Exactly repeat the full listing that follows.

--------

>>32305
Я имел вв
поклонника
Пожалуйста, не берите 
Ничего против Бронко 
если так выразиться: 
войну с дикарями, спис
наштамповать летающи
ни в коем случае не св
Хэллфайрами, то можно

--------

TASK OUTPUT:
>>32305
Я имел вв
поклонника
Пожалуйста, не берите 
Ничего против Бронко 
если так выразиться: 
войну с дикарями, спис
наштамповать летающи
ни в коем случае не св
Хэллфайрами, то можно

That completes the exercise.